How Investors and Financial Advisors are Managing Recession Worries

It seems to be official – in the popular sense.

The U.S. economy shrank 0.9% in the second quarter, following a 1.6% contraction in the first three months of 2022, according to highly anticipated Commerce Department data released Thursday. The unfortunate numbers mean we’re in a recession, by a popular definition that takes two consecutive quarters of annualized declines in national output as a marker.

The unofficial definition, which stems from the 1970s, girdles many investors’ understanding of an economic downturn. But the designated arbiter of the “R” word is the National Bureau of Economic Research, a nonprofit organization in Cambridge, Massachusetts. And so far, the non-partisan NBER says that we are not in a recession.
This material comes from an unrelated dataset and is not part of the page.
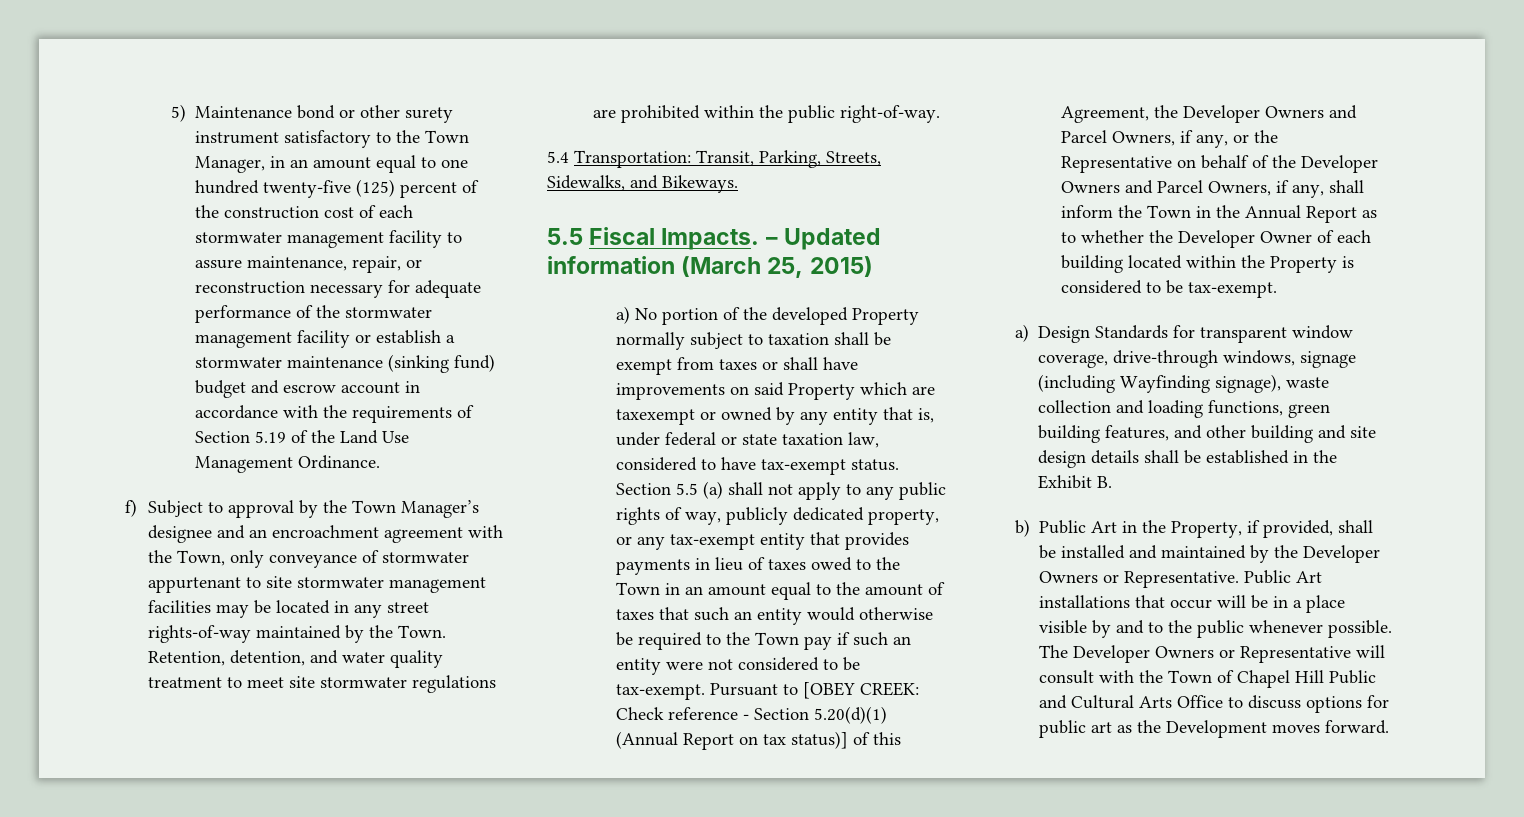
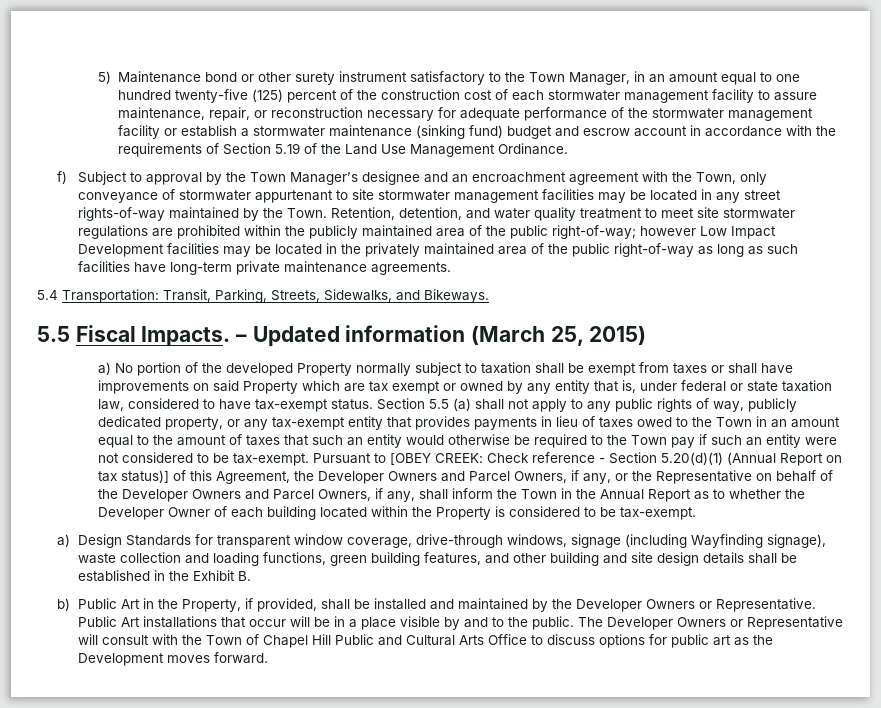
[787,105,940,123] public right-of-way. -> [308,225,776,239] [77,243,798,257] [77,261,451,275] publicly maintained area of the public right-of-way; however Low Impact Development facilities may be located in the privately maintained area of the public right-of-way as long as such facilities have long-term private maintenance agreements.
[615,409,695,425] taxexempt -> [368,381,440,394] tax exempt
[1197,620,1393,638] public whenever possible. -> [531,616,574,630] public.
Nobel Prize-winning economist Paul Krugman brought this point home Thursday in a New York Times editorial“The US economy is not currently in recession.

The NBER’s own definition — “a significant decline in economic activity that is economy-wide and lasting for more than a few months — is subject to subtle variations and nuanced interactions between depth, breadth and depth. duration of a decline. It also takes into account employment levels, consumer spending and wages. The definition of two consecutive quarters appeared in 1974, in a New York Times editorial by economist Julius Shiskinthen head of Commerce’s Bureau of Labor Statistics.

What is clear is that the economic malaise has lodged in the temporal lobes of financial planners and worried clients. As the Federal Reserve raises interest rates to fight persistent inflation, here are the observations of five wealth management advisors, as well as what they tell their clients.

James Cox, financial advisor and managing partner at Harris Financial Group in Richmond, Virginia
“Advisors and other market participants are pretty happy to see that we actually know the economy is in a recession. It’s a way of knowing that interest rates probably won’t go up much more. It’s a good thing. Markets are up today. The main driver of the market decline has been rapid rate increases. The Fed can’t raise rates much more, or it could really hurt employment. .

Jim Pratt-Heaney, co-founding partner and chief investment officer at Coastal Bridge Advisors in Westport, Connecticut
“Oh no! What about the ‘R’ word? Wasn’t last week the ‘I’ word (inflation)? Last month the ‘W’ word (War)? Or was it the “F” word (Fed) The fact is that customers and businesses cannot react to every ‘Catastrophe du Jour’.

“A proper financial plan for a client should include recession, inflation, political changes, etc. We achieve this by using Monte Carlo simulations as a stress test. They of course include all of the above.

“What should you be doing differently today, after the GDP figure, that you weren’t doing yesterday? ” Nothing. I don’t dismiss the problems of a recession, or its effects on customers, but I think making customers believe they have to react to all these news flashes is even more harmful.

“If an RIA company has done a good job with each client’s plan, then they too shouldn’t suffer or be surprised by changes in the economy. Of course, it would be great if all asset classes grew and the Goldilocks economy continued, but we should be better informed and plan accordingly. Finally, customers do not focus on this data as professionals do. They focus on ‘Am I okay? It is our job to be able to answer “yes”.

Iraklis Kourtidis, co-founder and CEO of Rowboat Advisors, a software company for investment portfolios in Menlo Park, California
“I lived through the rise and fall of the dot-coms (1995-2000), so over the last three quarters there are a lot of markers that look a lot like what was happening back then. Since 2008 the government defibrillated the economy pumping out cheap money The only thing different now is inflation that’s why this time will be different It’s gonna be worse than what most people think Stopping inflation will make the recession worse.

Todd Mackay, president of Dallas-based advisor Avantax Wealth Management
“My view is that regardless of the final indications of a period of recession or not, markets have been pointing to slower growth for many months now. So the right advisors have and will continue to put the emphasis on the importance of comprehensive financial planning with their clients and the idea that their plans have been put together based on their goals or aspirations.

“All of these plans and planning software take into account thousands and thousands of economic and financial scenarios based on the client’s risk tolerance. And so the conversations that finance professionals have had for many months now are, ‘Is your plan in place?’ And you continue to stay on track.

Angie Spielman, founding partner of Manhattan West in Los Angeles
“I think we’ve already seen most of the impact of this inflationary environment. It has already been evaluated in the market. We may have a bit of a way to go in the next few months, but I think most of it has already been integrated.

“A tilt towards value has certainly helped our portfolios. I don’t think anyone has been fully covered when it comes to this market. Every aspect of the markets is suffering, but value is certainly less than growth. It certainly helped us compared to our benchmark. On top of that, we’ve always believed that a third of your portfolio should be invested in some sort of alternative investment, depending on your risk profile and investment horizon.

“We expected that the bull market would not last forever. And I think customers have understood that, so the panicked phone calls I’ve received are more of an emotional conversation than a financial one. It’s just a matter of ‘we’ll get through this’. You are a long-term investor. There is a lead.’